DOCUMENT EXTRACT »

ArangoDB 3.12 Product Release Announcement! Read the blog for details. Read Blog

Vector-5

Present and Future of ArangoDB Fulltext Index

Estimated reading time: 2 minutes

The ArangoDB Fulltext index allows you to search for text in arbitrary strings. It is a great way to implement things like autocompletion, product searches or many other use-cases which need some form of fulltext search.
The Fulltext Index is suitable for you if your use-case can be broken down to:

  • Full matches of words
  • Prefix matches of words
  • You do not need a “ranking” of the matching documents

Usage Example

Using the fulltext index is fairly straightforward, you create the index on an existing emails collection:

emails.ensureIndex({ type: "fulltext", fields: [ "text" ], minLength: 3 })
emails.insert({text: “banana apple”})
emails.insert({text: “banana mango”})
emails.insert({text: “banana avocado”})

Search for documents

FOR mail IN FULLTEXT(emails, "text", "banana,-apple")
    RETURN mail

This will return documents containing “banana”, but not “apple”. Other word combinations are possible, for more information check the Fulltext documentation page.

EXERCISE AIM » Duplicate the passage of the ArangoDB fulltext index article from "Present and Future" to "of fulltext search.", keeping every word and punctuation mark unchanged.

(Stored data entries)
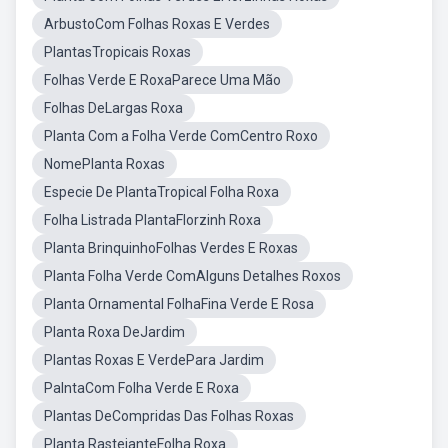
ArbustoCom Folhas Roxas E Verdes
PlantasTropicais Roxas
Folhas Verde E RoxaParece Uma Mão
Folhas DeLargas Roxa
Planta Com a Folha Verde ComCentro Roxo
NomePlanta Roxas
Especie De PlantaTropical Folha Roxa
Folha Listrada PlantaFlorzinh Roxa
Planta BrinquinhoFolhas Verdes E Roxas
Planta Folha Verde ComAlguns Detalhes Roxos
Planta Ornamental FolhaFina Verde E Rosa
Planta Roxa DeJardim
Plantas Roxas E VerdePara Jardim
PalntaCom Folha Verde E Roxa
Plantas DeCompridas Das Folhas Roxas
Planta RastejanteFolha Roxa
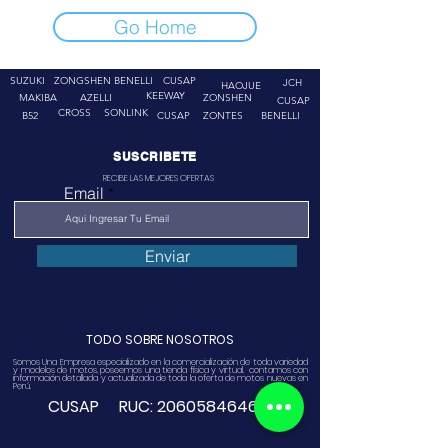
Go Home
SUZUKI
ZONGSHEN
BENELLI
CUSAP
JCH
HAOJUE
KEEWAY
MAKIBA
AZELLI
ZONSHEN
CUSAP
CROSS
SONLINK
B52
CUSAP
ZONTES
BENELLI
SUSCRIBETE
RECIBE LAS MEJORES OFERTAS
Email
Enviar
TODO SOBRE NOSOTROS
Somos Una Empresa especializado en la comercialización de toda variedad
y modelos de motos, poseemos una tienda física y virtual. contamos con
información detallada y actualizada de toda la oferta de motos nuevas en
Perú.
CUSAP RUC:
20605846468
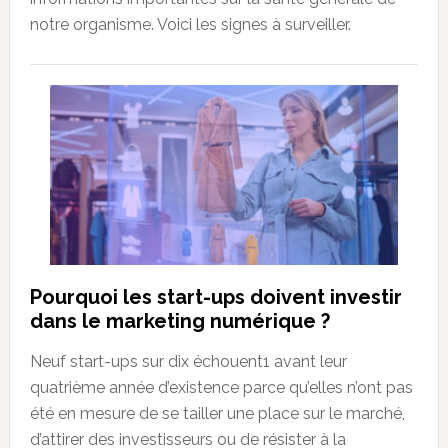
notre organisme. Voici les signes à surveiller.
Pourquoi les start-ups doivent investir
dans le marketing numérique ?
Neuf start-ups sur dix échouent1 avant leur
quatrième année d’existence parce qu’elles n’ont pas
été en mesure de se tailler une place sur le marché,
d’attirer des investisseurs ou de résister à la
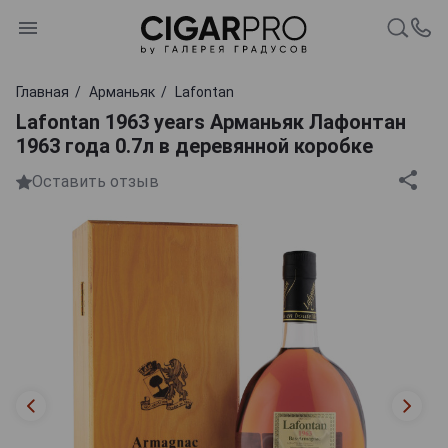
Главная
Арманьяк
Lafontan
Lafontan 1963 years Арманьяк Лафонтан
1963 года 0.7л в деревянной коробке
Оставить отзыв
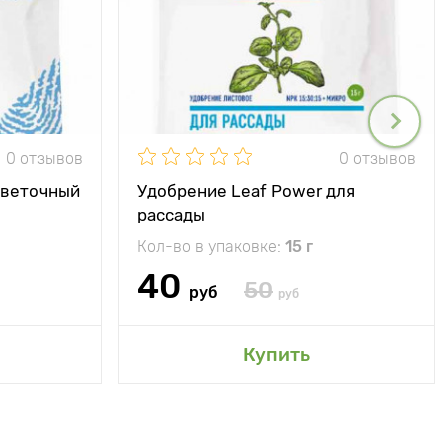
0 отзывов
0 отзывов
цветочный
Удобрение Leaf Power для
рассады
Кол-во в упаковке:
15 г
40
50
руб
руб
Купить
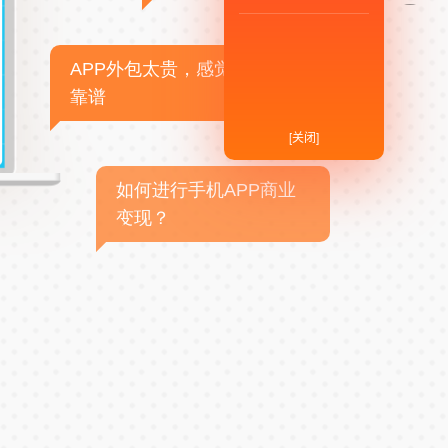
APP外包太贵，感觉不
靠谱
[关闭]
如何进行手机APP商业
变现？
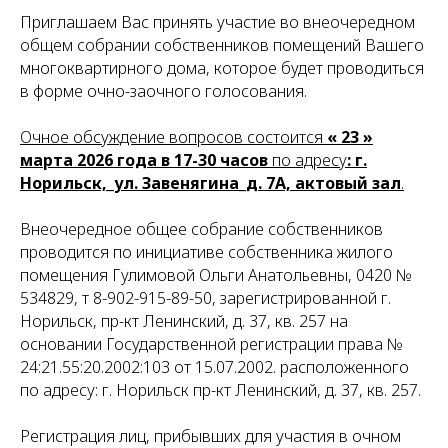
Приглашаем Вас принять участие во внеочередном
общем собрании собственников помещений Вашего
многоквартирного дома, которое будет проводиться
в форме очно-заочного голосования.
Очное обсуждение вопросов состоится
« 23 »
марта 2026 года в 17-30 часов
по адресу
: г.
Норильск,_ул. Завенягина_д. 7А, актовый зал
.
Внеочередное общее собрание собственников
проводится по инициативе собственника жилого
помещения Гулимовой Ольги Анатольевны, 0420 №
534829, т 8-902-915-89-50, зарегистрированной г.
Норильск, пр-кт Ленинский, д. 37, кв. 257 на
основании Государственной регистрации права №
24:21.55:20.2002:103 от 15.07.2002. расположенного
по адресу: г. Норильск пр-кт Ленинский, д. 37, кв. 257.
Регистрация лиц, прибывших для участия в очном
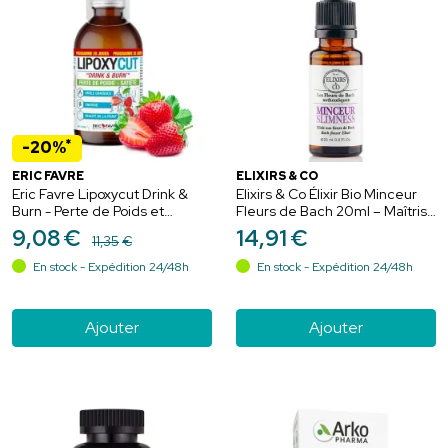
*
-20%
ERIC FAVRE
ELIXIRS & CO
Eric Favre Lipoxycut Drink &
Elixirs & Co Élixir Bio Minceur
Burn - Perte de Poids et
Fleurs de Bach 20ml – Maîtrise
Sasiété - Saveur Fraise -
et persévérance
9
,
08
€
14
,
91
€
11
,
35
€
500ml
En stock - Expédition 24/48h
En stock - Expédition 24/48h
Ajouter
Ajouter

ANSWER BELOW »
Present and Future of ArangoDB Fulltext Index

Estimated reading time: 2 minutes

The ArangoDB Fulltext index allows you to search for text in arbitrary strings. It is a great way to implement things like autocompletion, product searches or many other use-cases which need some form of fulltext search.